Collected data:
BEGIN

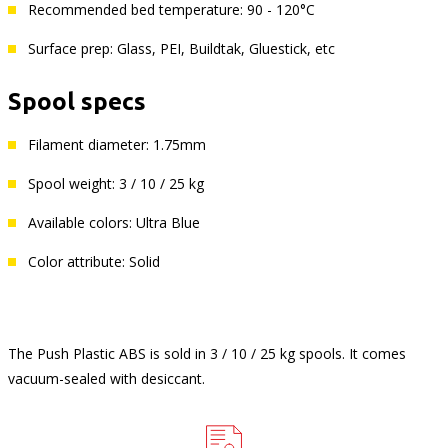
Recommended bed temperature: 90 - 120°C
Surface prep: Glass, PEI, Buildtak, Gluestick, etc
Spool specs
Filament diameter: 1.75mm
Spool weight: 3 / 10 / 25 kg
Available colors: Ultra Blue
Color attribute: Solid
The Push Plastic ABS is sold in 3 / 10 / 25 kg spools. It comes
vacuum-sealed with desiccant.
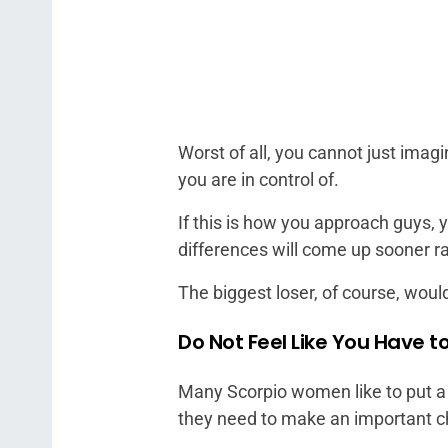
Worst of all, you cannot just ima
you are in control of.
If this is how you approach guys,
differences will come up sooner ra
The biggest loser, of course, woul
Do Not Feel Like You Have 
Many Scorpio women like to put a 
they need to make an important c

END

Exercise brief: Your answer should consist only of the lines from the one with "you are in control of." through the end of the data above, reproduced exactly.

Answer:
you are in control of.
If this is how you approach guys,
differences will come up sooner ra
The biggest loser, of course, woul
Do Not Feel Like You Have 
Many Scorpio women like to put a 
they need to make an important c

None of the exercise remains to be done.